The MACM show included two old photographic plates constituting a piece titled Indelible Encounter. Its historic aesthetic related strongly to Untitled, but what stood out most palpably in the midst of the hovering, fluid screen images was the physicality of the thick, glass plates which emphasised the 'objectness' of a photographic print. Bits of the plates were cracked into solid chunks and the fragility, the mortality, of the medium ran counter to the title, but was echoed by its subject, dogs eating a dead horse. The final film shown was The House Belongs to Those Who Inhabit It. Certainly the most political of the works, it depicts an abandoned structure in the quasi-wilderness of South Tyrol; the projection was installed in a rough, wood-frame structure that served to deepen the viewer's psychological immersion into the subject. The motion of Islam's camera actually traces the words of the title. Sweeping up and down through levels of decaying architecture, offering, alternately, peeks and vistas of wooded hills, it ultimately rests on the graffitied phrase that inspired the work. It's an interesting reverse mechanism - graffiti is cast onto a building and left on location in an act of philosophical claiming, but here, Islam's film-writing, rather than marking the building, draws it into an artistic expression that can be transported anywhere. It does, to a degree, though, act the same way in terms of claiming territory - that particular setting can't be used by another artist, now, without it constituting a direct reference or appropriation.

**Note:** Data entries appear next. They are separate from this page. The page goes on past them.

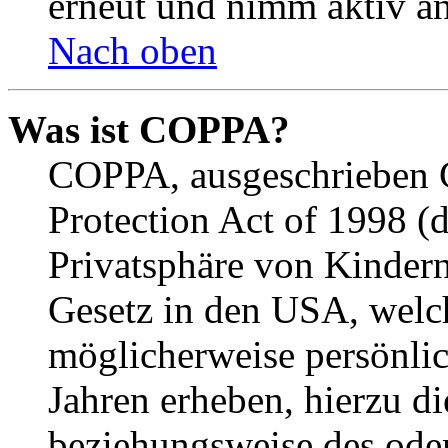
erneut und nimm aktiv an
Nach oben
Was ist COPPA?
COPPA, ausgeschrieben C
Protection Act of 1998 (
Privatsphäre von Kindern
Gesetz in den USA, welche
möglicherweise persönli
Jahren erheben, hierzu d
beziehungsweise des oder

Runa Isam has a strong, unique voice that is capable of traversing wide territory and operating on many levels without losing its focus or character. Her aesthetic is considered and authoritative. Working from an inherently non-narrative structure, her associative scope runs the gauntlet from specific art theory and history to abstract sociocultural themes - often simultaneously. In their commission, MACM and MCA have received a genuinely distinctive work that relates effortlessly to her earlier pieces while forging its own areas of inquiry.